SQL VARCHARACTER Full Explanation

VARCHARACTER (commonly written VARCHAR or CHARACTER VARYING) is the ANSI-standard variable-length character string type. Unlike CHAR, it stores only the actual characters supplied and does not right-pad with spaces. A maximum length must be supplied in parentheses; this length is measured in characters, not bytes, although some dialects enforce byte limits internally. When a value longer than the declared limit is inserted, the database either rejects the row, truncates the value, or raises a warning depending on the dialect and SQL mode. Indexing, collation, and case-sensitivity follow the database’s rules for string types. Storage overhead usually includes one or two bytes per row to record the string’s actual length. In most systems, VARCHARACTER and VARCHAR are synonyms; Oracle uses VARCHAR2, and SQL Server distinguishes between VARCHAR (single-byte) and NVARCHAR (Unicode).

SQL VARCHARACTER Syntax

column_name VARCHARACTER(n)
-- ANSI alias
column_name VARCHAR(n)
-- Equivalent in most systems
column_name CHARACTER VARYING(n)

SQL VARCHARACTER Parameters

  • n (integer) - Maximum number of characters that can be stored (required, 1 to dialect-specific upper limit)
  • encoding (implicit) - Character set follows the table or column collation/charset settings

Example Queries Using SQL VARCHARACTER

-- Create a table with VARCHARACTER
CREATE TABLE customers (
  id           INT PRIMARY KEY,
  email        VARCHARACTER(255) NOT NULL,
  first_name   VARCHARACTER(50),
  last_name    VARCHARACTER(50)
);

-- Insert within the limit
INSERT INTO customers VALUES (1,'ada@example.com','Ada','Lovelace');

-- Attempt to exceed limit (will fail or truncate)
INSERT INTO customers (id,email) VALUES (2, REPEAT('a',260));

-- Alter column length
ALTER TABLE customers ALTER COLUMN email SET DATA TYPE VARCHARACTER(320);

-- Query length of stored value
SELECT id, LENGTH(email) AS chars FROM customers;

Expected Output Using SQL VARCHARACTER

  • Successful inserts store only the characters provided and record their actual length
  • The over-length insert raises an error or truncates according to the database’s configuration
  • The LENGTH query returns the true character count, not the declared maximum

Use Cases with SQL VARCHARACTER

  • Store user names, email addresses, URLs, or any text with unpredictable length but a known upper bound.
  • Reduce storage compared to CHAR when values vary widely in size.
  • Define columns that will be part of indexes where very long TEXT types are disallowed.

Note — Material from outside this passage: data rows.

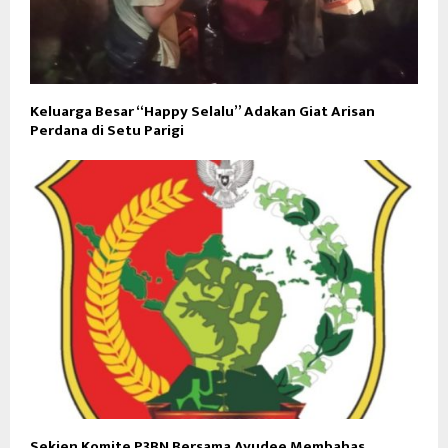
Keluarga Besar “Happy Selalu” Adakan Giat Arisan
Perdana di Setu Parigi
Sekjen Komite P3BN Bersama Ayudee Membahas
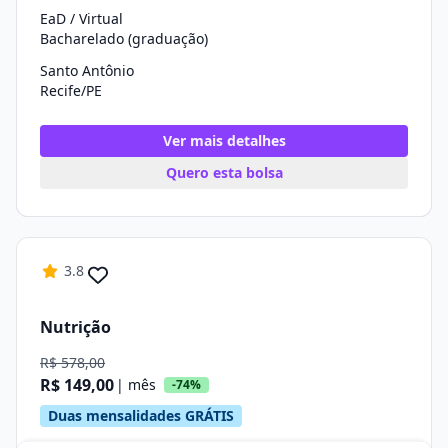
EaD / Virtual
Bacharelado (graduação)
Santo Antônio
Recife/PE
Ver mais detalhes
Quero esta bolsa
3.8
Nutrição
R$ 578,00
R$ 149,00
| mês
-74%
Duas mensalidades GRÁTIS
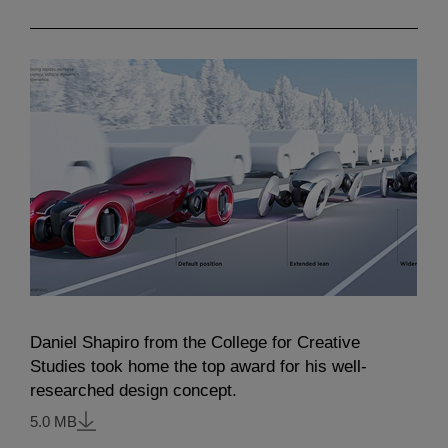
Daniel Shapiro from the College for Creative
Studies took home the top award for his well-
researched design concept.
5.0 MB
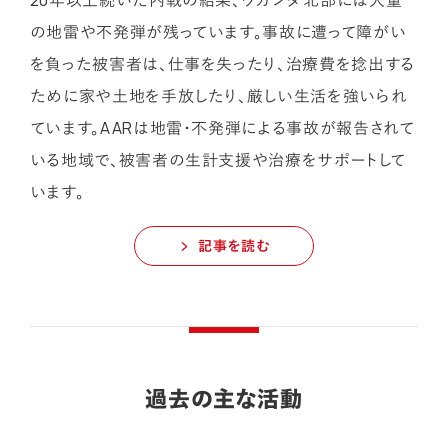
の地雷や不発弾が残っています。事故に遭って障がい
を負った被害者は、仕事を失ったり、治療費を捻出する
ために家や土地を手放したり、厳しい生活を強いられ
ています。AARは地雷・不発弾による事故が報告されて
いる地域で、被害者の生計支援や治療をサポートして
います。
記事を読む
過去の主な活動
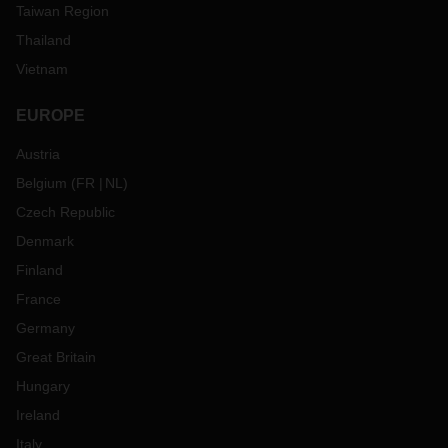
Taiwan Region
Thailand
Vietnam
EUROPE
Austria
Belgium
(
FR
NL
)
Czech Republic
Denmark
Finland
France
Germany
Great Britain
Hungary
Ireland
Italy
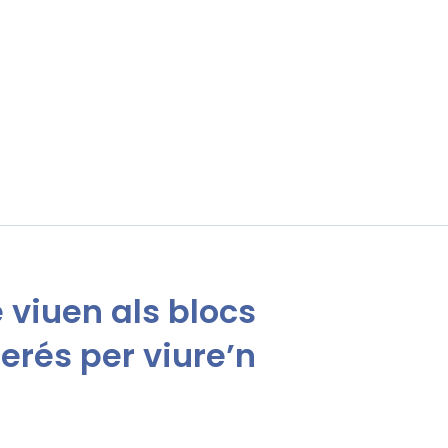
e viuen als blocs
erés per viure’n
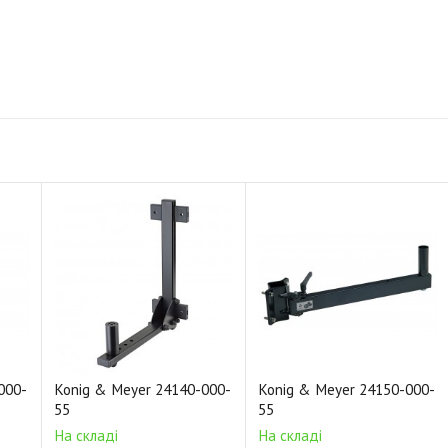
000-
Konig & Meyer 24140-000-
Konig & Meyer 24150-000-
55
55
На складі
На складі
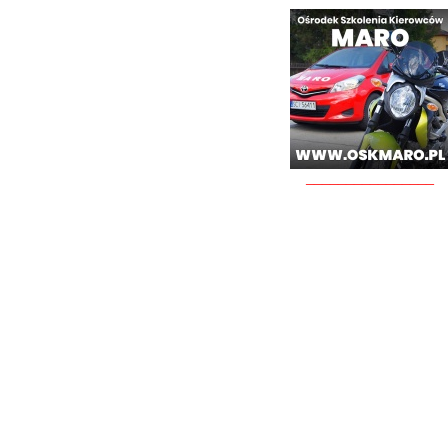
________________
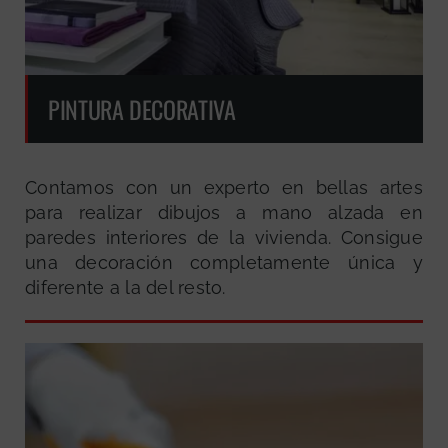
PINTURA DECORATIVA
Contamos con un experto en bellas artes
para realizar dibujos a mano alzada en
paredes interiores de la vivienda. Consigue
una decoración completamente única y
diferente a la del resto.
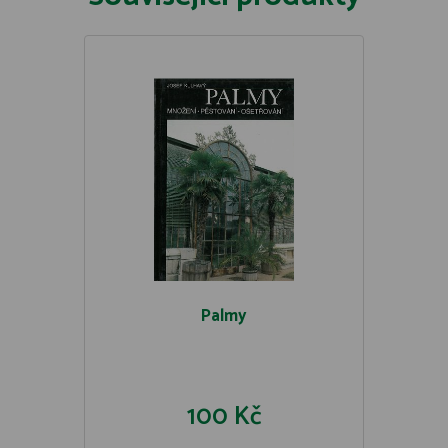
Palmy
100 Kč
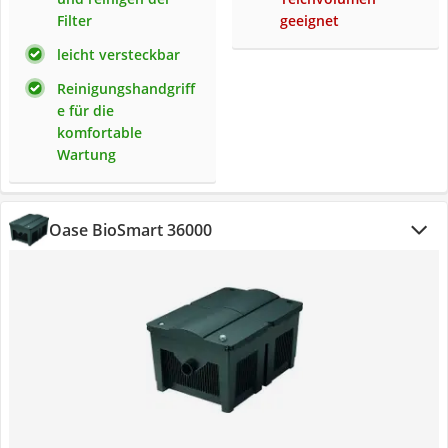
Filter
geeignet
leicht versteckbar
Reinigungshandgriff
e für die
komfortable
Wartung
Oase BioSmart 36000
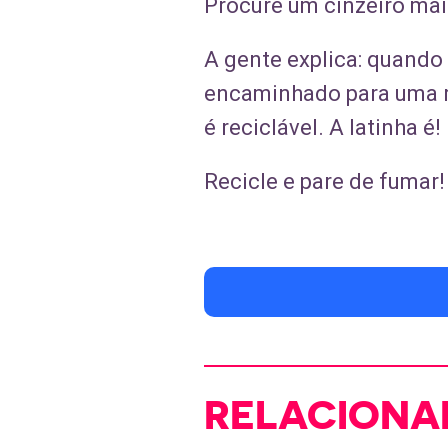
Procure um cinzeiro mais
A gente explica: quando 
encaminhado para uma re
é reciclável. A latinha é!
Recicle e pare de fumar!
RELACIONA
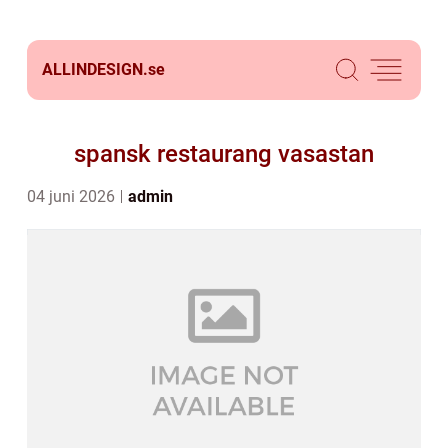
ALLINDESIGN.
se
spansk restaurang vasastan
04 juni 2026
admin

Common Mistakes with SQL VARCHARACTER

  • Forgetting to specify a length, which is invalid in most dialects.
  • Confusing character count with byte count, especially with multi-byte UTF-8 characters.
  • Assuming trailing spaces are stored (they are not).
  • Setting the length too low and encountering truncation or errors.
  • Using VARCHARACTER when an unlimited TEXT/CLOB type is more appropriate.

Related Topics

First Introduced In

SQL-92

Frequently Asked Questions

What is the maximum length I can set for VARCHARACTER?

Maximum length is dialect-specific: 65,535 in MySQL, 1 GB in PostgreSQL, 8,000 for SQL Server VARCHAR (2 GB for VARCHAR(MAX)).

Does VARCHARACTER waste space for short strings?

No. It stores only the actual characters plus a small length prefix, unlike CHAR which always uses the fixed size.

How does VARCHARACTER handle Unicode characters?

Most databases store Unicode directly when the column or database uses a UTF charset. Length is still counted in characters.

Can I change a VARCHARACTER column to a longer size later?

Yes. Use ALTER TABLE ... ALTER COLUMN ... SET DATA TYPE VARCHARACTER(new_size). Shortening the size requires checking that no existing value exceeds the new limit.